» Task brief: Skip all pictures. Write out the data below from its first line through the line that contains "um length and girth combined: 79 inches".

» Recorded information:
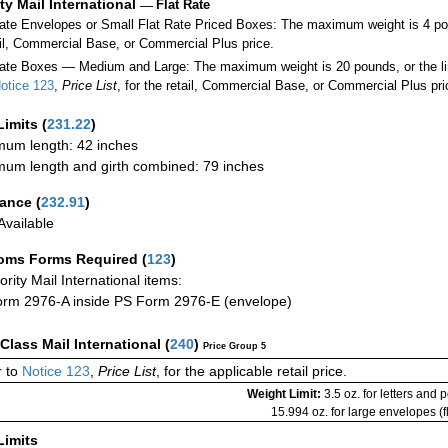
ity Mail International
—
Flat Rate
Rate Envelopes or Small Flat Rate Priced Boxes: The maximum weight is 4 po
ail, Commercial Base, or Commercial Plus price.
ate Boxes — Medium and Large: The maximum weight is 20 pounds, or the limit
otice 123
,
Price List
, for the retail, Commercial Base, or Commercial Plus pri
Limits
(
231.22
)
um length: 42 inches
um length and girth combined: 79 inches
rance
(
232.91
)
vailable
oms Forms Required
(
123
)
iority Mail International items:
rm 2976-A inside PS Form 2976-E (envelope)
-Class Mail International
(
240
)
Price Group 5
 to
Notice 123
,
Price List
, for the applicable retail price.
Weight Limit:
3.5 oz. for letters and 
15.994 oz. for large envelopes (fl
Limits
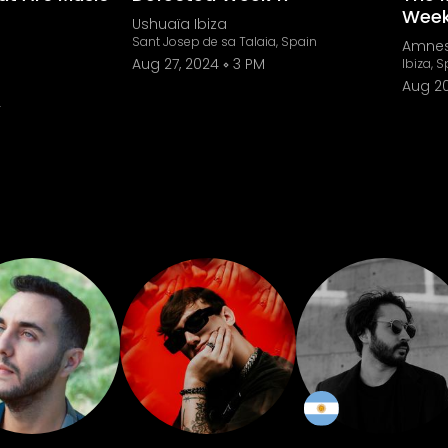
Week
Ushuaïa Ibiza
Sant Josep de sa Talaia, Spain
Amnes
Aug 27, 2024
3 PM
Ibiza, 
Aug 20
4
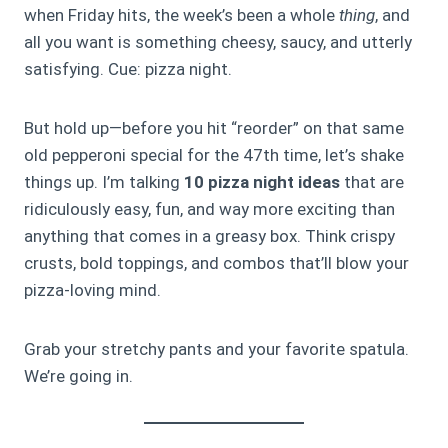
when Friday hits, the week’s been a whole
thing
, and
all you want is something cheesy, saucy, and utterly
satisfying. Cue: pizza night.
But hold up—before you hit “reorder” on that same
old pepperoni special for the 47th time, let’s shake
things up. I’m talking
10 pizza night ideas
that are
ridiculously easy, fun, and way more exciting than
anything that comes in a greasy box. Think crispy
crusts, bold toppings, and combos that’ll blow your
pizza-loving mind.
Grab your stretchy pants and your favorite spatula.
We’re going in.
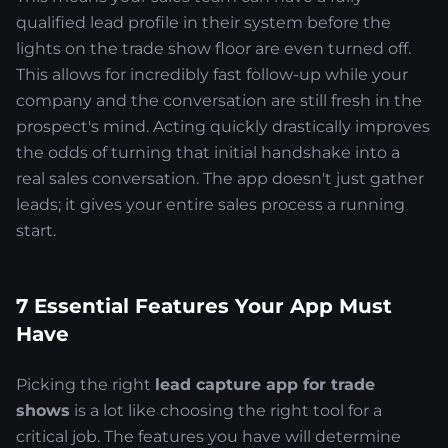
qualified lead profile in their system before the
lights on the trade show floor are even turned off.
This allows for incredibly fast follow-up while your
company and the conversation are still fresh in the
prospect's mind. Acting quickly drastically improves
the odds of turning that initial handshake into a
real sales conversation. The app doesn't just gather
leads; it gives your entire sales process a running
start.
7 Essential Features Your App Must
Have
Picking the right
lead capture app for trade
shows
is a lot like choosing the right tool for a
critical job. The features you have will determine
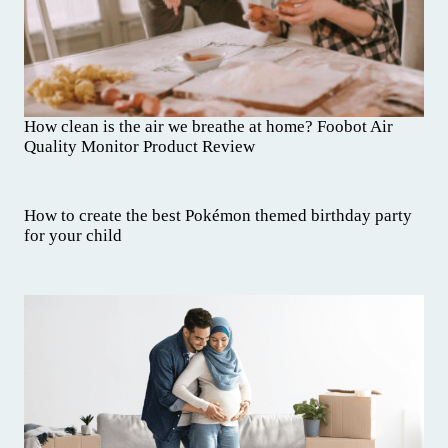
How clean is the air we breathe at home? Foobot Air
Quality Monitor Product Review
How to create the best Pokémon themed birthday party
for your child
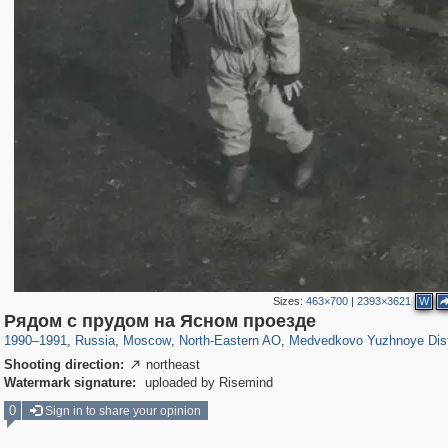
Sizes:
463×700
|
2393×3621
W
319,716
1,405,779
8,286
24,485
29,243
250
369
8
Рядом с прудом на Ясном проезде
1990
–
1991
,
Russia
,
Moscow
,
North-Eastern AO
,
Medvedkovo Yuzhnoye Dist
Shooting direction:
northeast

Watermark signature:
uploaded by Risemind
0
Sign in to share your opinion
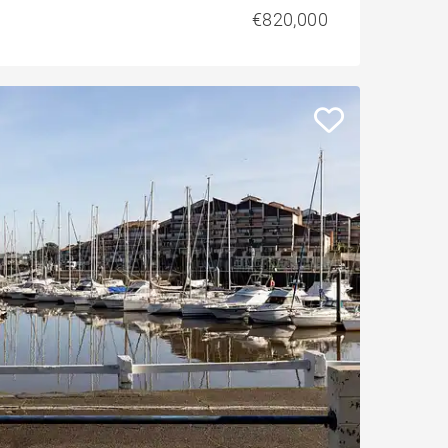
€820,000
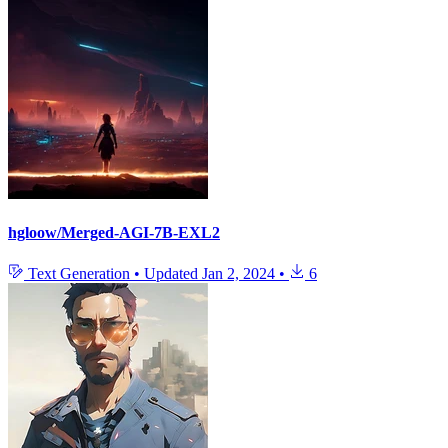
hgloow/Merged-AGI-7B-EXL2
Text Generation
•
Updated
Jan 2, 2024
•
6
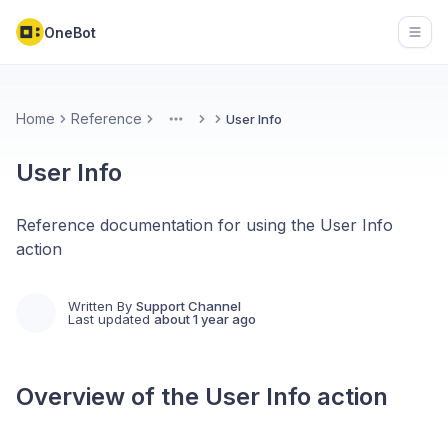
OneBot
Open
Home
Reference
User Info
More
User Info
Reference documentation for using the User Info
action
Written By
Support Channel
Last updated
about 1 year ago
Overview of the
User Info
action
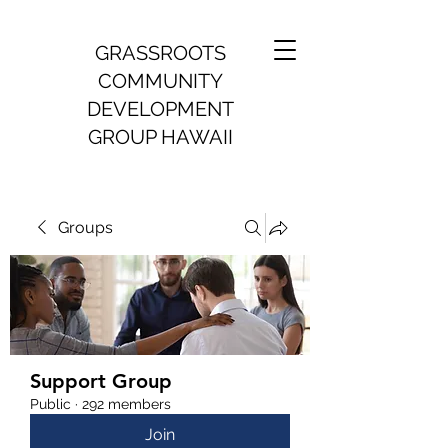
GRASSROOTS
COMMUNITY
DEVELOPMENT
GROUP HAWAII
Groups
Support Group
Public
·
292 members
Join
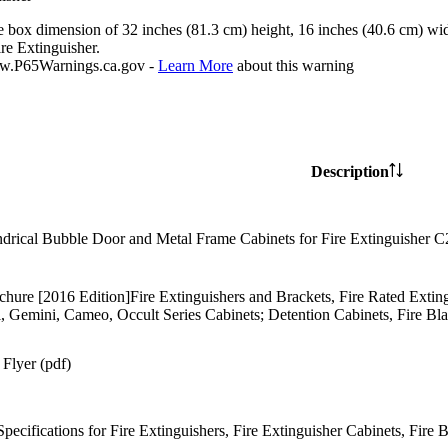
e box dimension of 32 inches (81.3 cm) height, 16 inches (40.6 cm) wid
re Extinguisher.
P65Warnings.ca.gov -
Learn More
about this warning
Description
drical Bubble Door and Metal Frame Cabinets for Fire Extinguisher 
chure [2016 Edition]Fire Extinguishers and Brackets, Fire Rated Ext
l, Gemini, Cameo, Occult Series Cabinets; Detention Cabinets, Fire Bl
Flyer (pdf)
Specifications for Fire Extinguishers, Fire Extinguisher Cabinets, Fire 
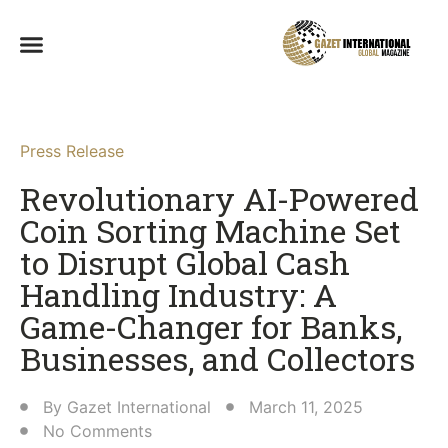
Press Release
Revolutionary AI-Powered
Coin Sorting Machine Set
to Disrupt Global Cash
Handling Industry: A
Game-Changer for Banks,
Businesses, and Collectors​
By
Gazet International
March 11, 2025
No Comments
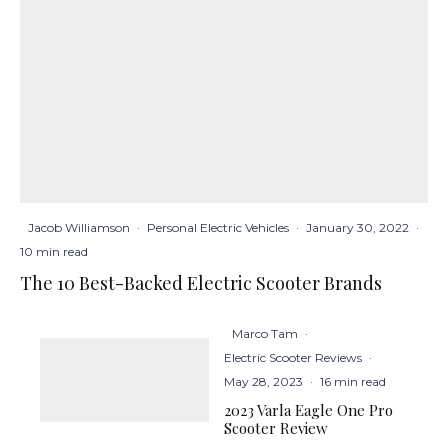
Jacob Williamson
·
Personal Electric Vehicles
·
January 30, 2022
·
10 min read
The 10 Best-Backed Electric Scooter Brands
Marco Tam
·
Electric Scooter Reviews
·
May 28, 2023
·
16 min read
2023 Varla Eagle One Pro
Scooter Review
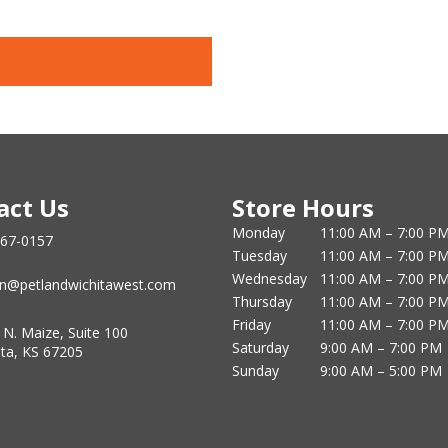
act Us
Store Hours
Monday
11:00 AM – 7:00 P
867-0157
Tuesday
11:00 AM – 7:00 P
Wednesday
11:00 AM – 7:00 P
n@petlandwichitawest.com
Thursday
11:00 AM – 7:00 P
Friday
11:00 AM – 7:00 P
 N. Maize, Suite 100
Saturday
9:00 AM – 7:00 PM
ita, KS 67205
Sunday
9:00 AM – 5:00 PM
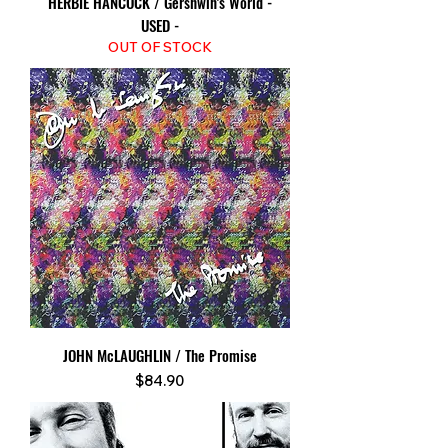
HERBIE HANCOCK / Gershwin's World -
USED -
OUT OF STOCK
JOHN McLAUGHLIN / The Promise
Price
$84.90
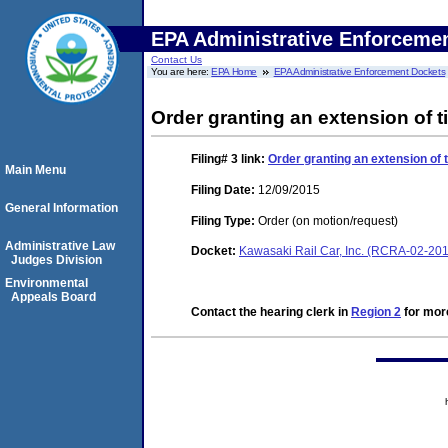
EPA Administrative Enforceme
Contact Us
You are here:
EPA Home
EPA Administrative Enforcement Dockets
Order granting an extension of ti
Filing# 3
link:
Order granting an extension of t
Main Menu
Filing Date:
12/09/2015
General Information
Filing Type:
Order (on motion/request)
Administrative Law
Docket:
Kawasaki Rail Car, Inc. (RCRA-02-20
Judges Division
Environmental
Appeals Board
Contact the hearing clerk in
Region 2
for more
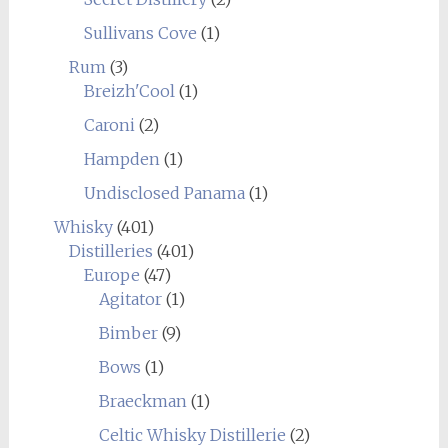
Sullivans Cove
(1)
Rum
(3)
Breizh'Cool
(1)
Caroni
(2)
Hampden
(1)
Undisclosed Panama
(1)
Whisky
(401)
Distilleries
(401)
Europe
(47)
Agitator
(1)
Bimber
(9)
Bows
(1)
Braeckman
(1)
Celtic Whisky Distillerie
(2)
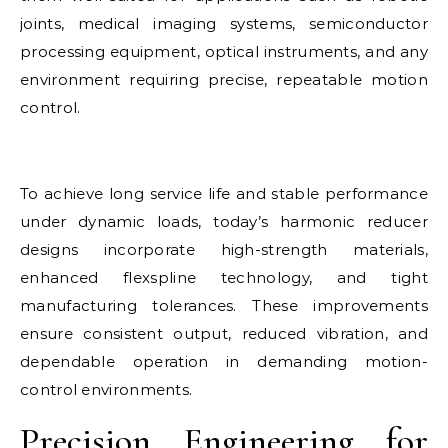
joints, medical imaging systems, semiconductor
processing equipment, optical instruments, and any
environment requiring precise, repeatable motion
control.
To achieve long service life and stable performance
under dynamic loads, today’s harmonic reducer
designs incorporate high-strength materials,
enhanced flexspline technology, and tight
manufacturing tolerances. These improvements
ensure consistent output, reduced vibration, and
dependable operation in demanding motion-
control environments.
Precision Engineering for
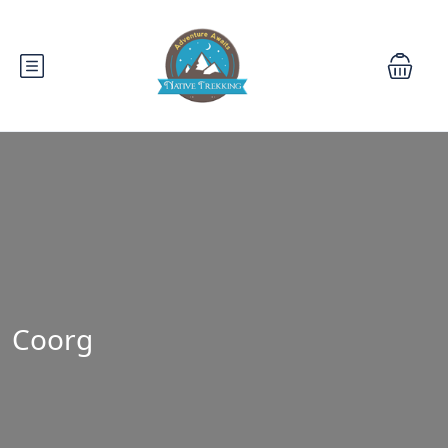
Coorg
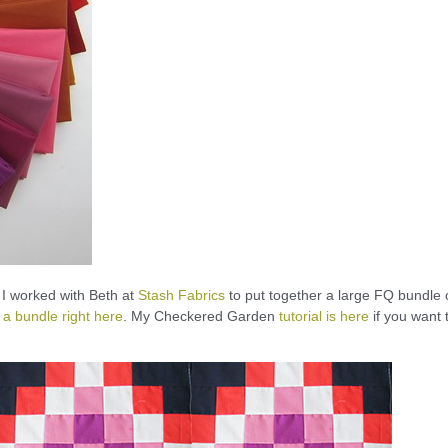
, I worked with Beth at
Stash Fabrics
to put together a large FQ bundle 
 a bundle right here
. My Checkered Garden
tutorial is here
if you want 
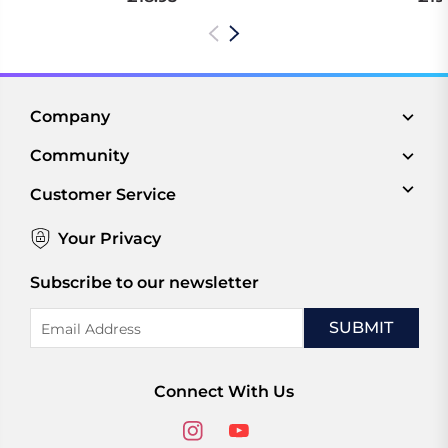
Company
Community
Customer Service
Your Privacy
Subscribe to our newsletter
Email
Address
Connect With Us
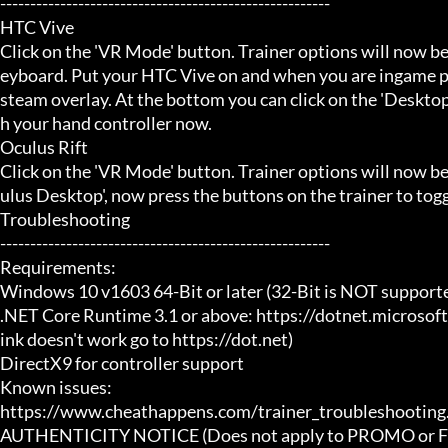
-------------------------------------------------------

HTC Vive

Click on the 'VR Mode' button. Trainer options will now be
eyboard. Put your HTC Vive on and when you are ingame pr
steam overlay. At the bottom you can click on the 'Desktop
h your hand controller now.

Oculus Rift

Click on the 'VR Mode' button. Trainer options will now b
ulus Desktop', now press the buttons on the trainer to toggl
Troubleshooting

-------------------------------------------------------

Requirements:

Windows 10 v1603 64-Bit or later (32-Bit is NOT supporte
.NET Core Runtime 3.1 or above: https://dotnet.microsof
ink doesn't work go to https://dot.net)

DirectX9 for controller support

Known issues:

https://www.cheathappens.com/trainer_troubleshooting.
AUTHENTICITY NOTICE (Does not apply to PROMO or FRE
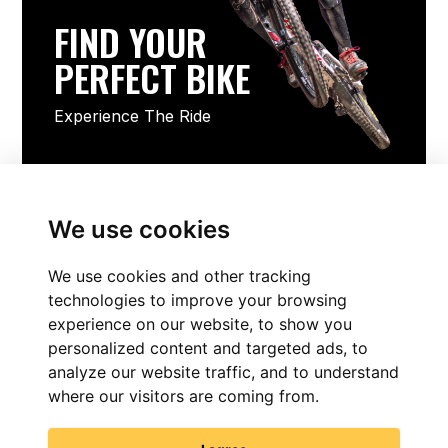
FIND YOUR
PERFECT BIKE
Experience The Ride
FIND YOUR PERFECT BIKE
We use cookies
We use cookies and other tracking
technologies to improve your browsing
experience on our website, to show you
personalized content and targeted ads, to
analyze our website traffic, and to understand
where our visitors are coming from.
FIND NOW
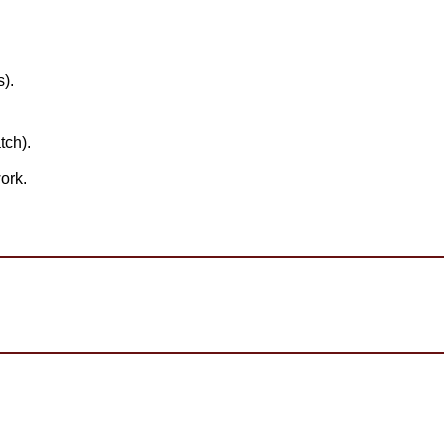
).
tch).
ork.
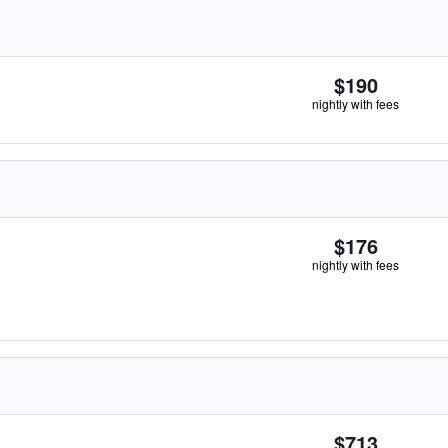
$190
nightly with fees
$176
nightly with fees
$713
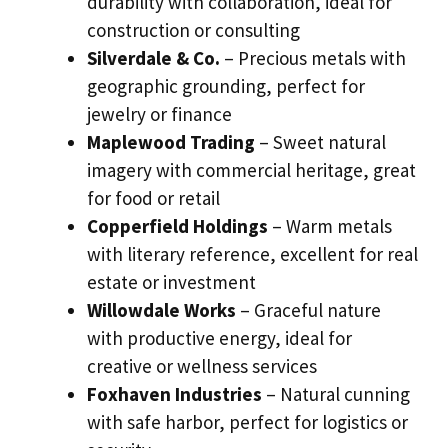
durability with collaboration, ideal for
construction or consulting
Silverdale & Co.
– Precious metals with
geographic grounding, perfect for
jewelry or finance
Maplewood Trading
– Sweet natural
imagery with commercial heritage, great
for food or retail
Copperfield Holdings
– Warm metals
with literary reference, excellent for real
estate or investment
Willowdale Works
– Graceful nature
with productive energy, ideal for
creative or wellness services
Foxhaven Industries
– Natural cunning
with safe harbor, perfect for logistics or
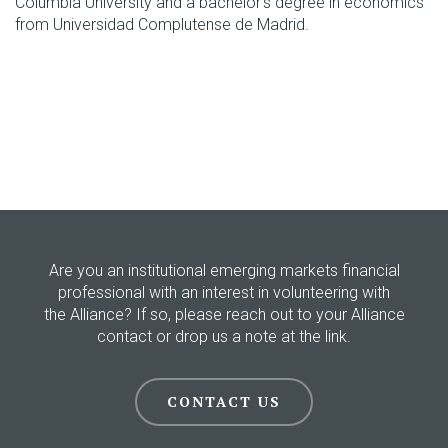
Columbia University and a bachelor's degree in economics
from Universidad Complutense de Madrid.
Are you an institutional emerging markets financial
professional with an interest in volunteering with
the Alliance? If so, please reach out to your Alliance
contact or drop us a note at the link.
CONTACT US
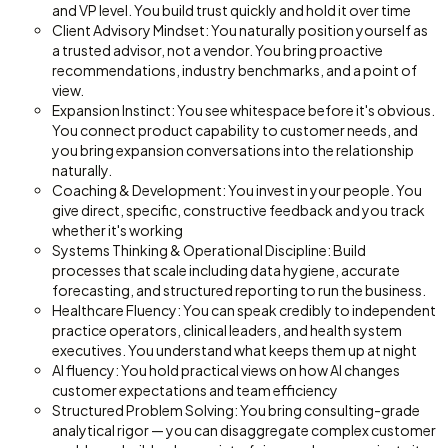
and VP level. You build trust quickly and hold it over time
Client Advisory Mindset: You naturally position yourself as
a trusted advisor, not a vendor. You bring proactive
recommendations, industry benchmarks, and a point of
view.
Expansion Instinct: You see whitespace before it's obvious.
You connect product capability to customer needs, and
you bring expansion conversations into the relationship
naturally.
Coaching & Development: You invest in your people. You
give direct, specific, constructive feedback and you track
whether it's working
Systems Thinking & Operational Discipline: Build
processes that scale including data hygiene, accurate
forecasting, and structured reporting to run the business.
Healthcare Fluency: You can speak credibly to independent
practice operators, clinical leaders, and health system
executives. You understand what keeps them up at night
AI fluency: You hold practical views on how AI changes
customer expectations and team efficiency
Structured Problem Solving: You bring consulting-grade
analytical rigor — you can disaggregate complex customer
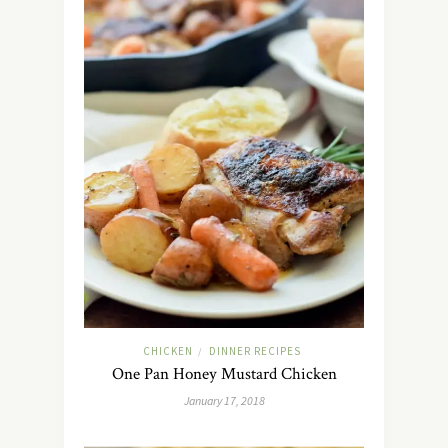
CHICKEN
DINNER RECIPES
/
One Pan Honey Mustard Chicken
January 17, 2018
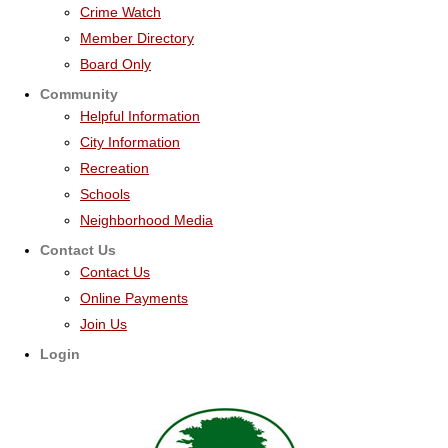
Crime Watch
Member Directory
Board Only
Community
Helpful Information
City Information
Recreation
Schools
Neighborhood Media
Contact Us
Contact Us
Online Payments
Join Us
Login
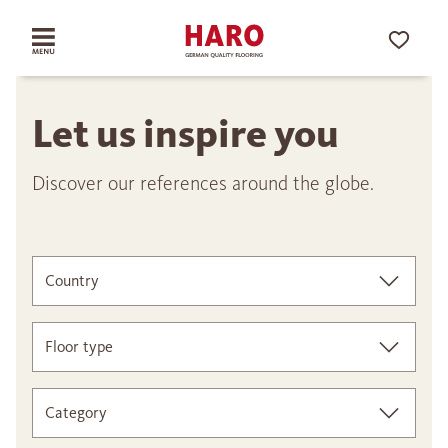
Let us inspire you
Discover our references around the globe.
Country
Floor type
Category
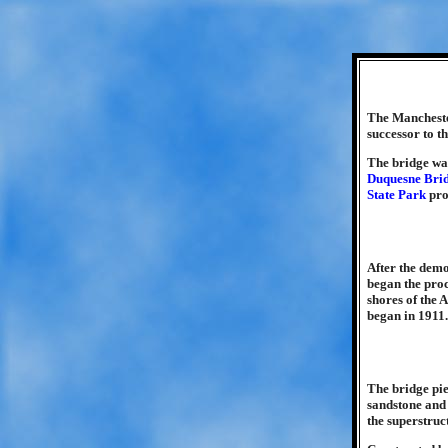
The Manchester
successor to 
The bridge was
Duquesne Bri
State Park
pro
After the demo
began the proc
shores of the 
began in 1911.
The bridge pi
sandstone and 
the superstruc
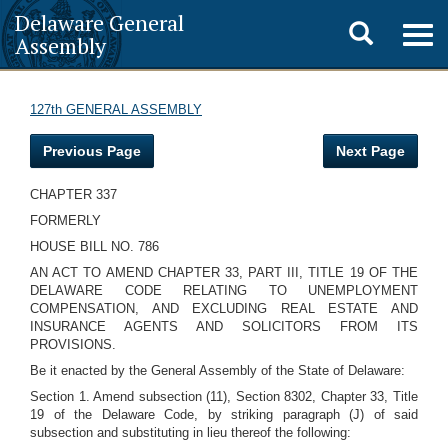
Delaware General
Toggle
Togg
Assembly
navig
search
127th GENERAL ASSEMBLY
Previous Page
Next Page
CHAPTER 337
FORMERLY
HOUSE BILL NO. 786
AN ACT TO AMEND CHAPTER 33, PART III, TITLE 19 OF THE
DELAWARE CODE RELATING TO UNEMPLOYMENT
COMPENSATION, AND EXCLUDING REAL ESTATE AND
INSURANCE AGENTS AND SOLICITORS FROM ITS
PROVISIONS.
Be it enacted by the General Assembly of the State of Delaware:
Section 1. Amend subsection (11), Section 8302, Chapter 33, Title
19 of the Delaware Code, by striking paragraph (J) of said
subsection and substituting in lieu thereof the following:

» Written response:
ity Mail International
—
Flat Rate
Rate Envelopes or Small Flat Rate Priced Boxes: The maximum weight is 4 po
ail, Commercial Base, or Commercial Plus price.
ate Boxes — Medium and Large: The maximum weight is 20 pounds, or the limit
otice 123
,
Price List
, for the retail, Commercial Base, or Commercial Plus pri
Limits
(
231.22
)
um length: 42 inches
um length and girth combined: 79 inches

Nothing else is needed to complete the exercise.